Дмитрий Иванов, профессор кафедры теории и истории социологии Санкт-Петербургского государственного университета
Беседа о социальных институтах, сетевых и потоковых структурах и неэффективности пандемических ограничений
Как пандемия повлияла на ваш образ жизни?
Дмитрий Иванов: На протяжении 15 лет я интенсивно путешествовал по разным странам. С закрытием границ я стал ездить только по России. Но тут есть и плюсы: я с удовольствием открыл для себя новые места – Великий Новгород, Калининград, Зеленоградск, Выборг.

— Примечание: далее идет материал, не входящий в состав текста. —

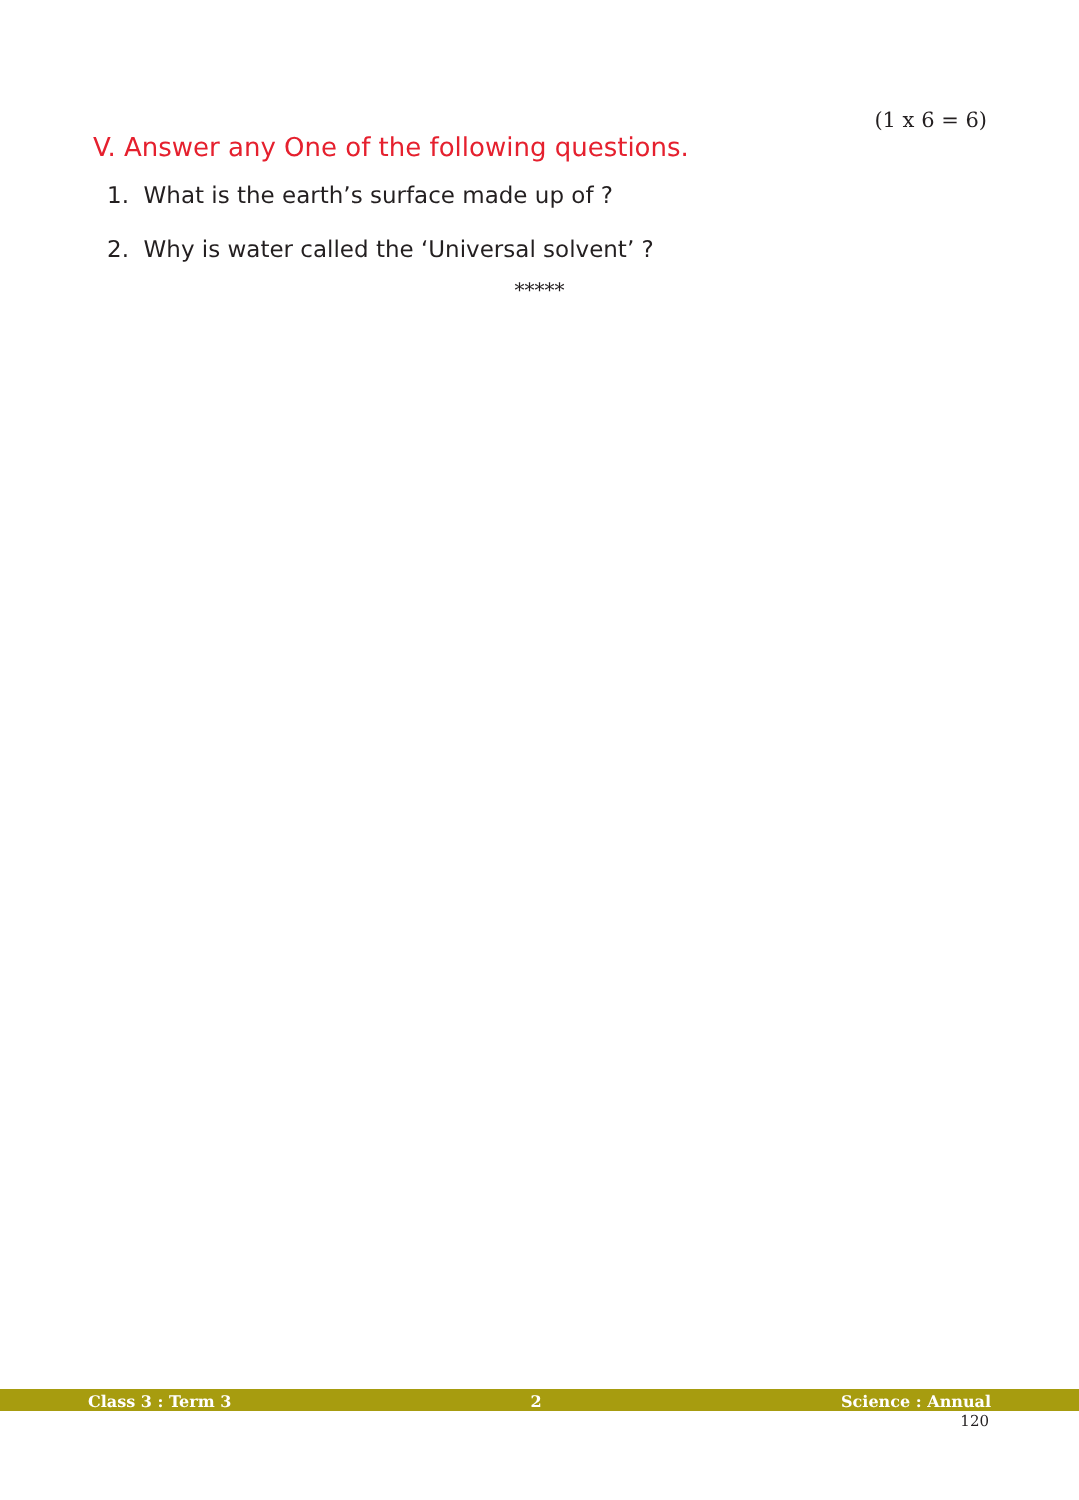(1 x 6 = 6)
V. Answer any One of the following questions.
1. What is the earth’s surface made up of ?
2. Why is water called the ‘Universal solvent’ ?
*****
Class 3 : Term 3 2 Science : Annual
120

Что касается работы, я постепенно приспособился к удаленке. Сначала работал дома – в моей малогабаритной квартире соединились рабочий офис, кухня, детский сад и мини-зоопарк. Конечно, такое схлопывание пространства меня раздражает. Кроме того, это прямо нарушает мои права по трудовому соглашению: электричество, которое я расходую, износ оборудования мне никто не компенсирует. Поэтому теперь для ведения дистанционных занятий я отправляюсь на факультет. Прохожу по пустым коридорам, захожу в пустую аудиторию, открываю на рабочем компьютере нужное мне приложение и через него связываюсь со студентами.
Как повлияло на общество расширение использования цифровых технологий?
Дмитрий Иванов: Из-за необходимости интенсивнее пользоваться цифровыми технологиями проявилась неэффективность институтов массового общества.
Цифровые технологии – это инструмент для трансформации общества. И эта трансформация пошла по пути виртуализации институтов. Институты из социальной реальности превратились в реальность виртуальную. С этим и связана их неэффективность.
Прежде всего мы в полной мере увидели неэффективность системы здравоохранения (сначала мы наблюдали это в других странах, а потом – и в России). Затем «посыпались» организации в сферах транспорта, образования, логистики и администрирования.
Неэффективность институтов заключается в том, что они не обеспечивают контроль за соблюдением предполагаемых ими правил: люди обходят пандемийные ограничения, связанные с масками и высокотехнологичными QR-кодами. Мы видим симуляцию, демонстрацию образа, а не реальное использование QR-кодов.
Когда институты не предлагают решения общих проблем, каждый должен выкручиваться сам. Люди не надеются на институты. Как следствие, одной из причин затянувшейся моральной паники уже два года остается угроза потери работы, закрытия предприятий и организаций, сокращения штатов, переводов на дистанционку или отправки в неоплачиваемые отпуска.
Поясните, в чем суть виртуализации, о которой вы говорите, и как она позволяет интерпретировать происходящее.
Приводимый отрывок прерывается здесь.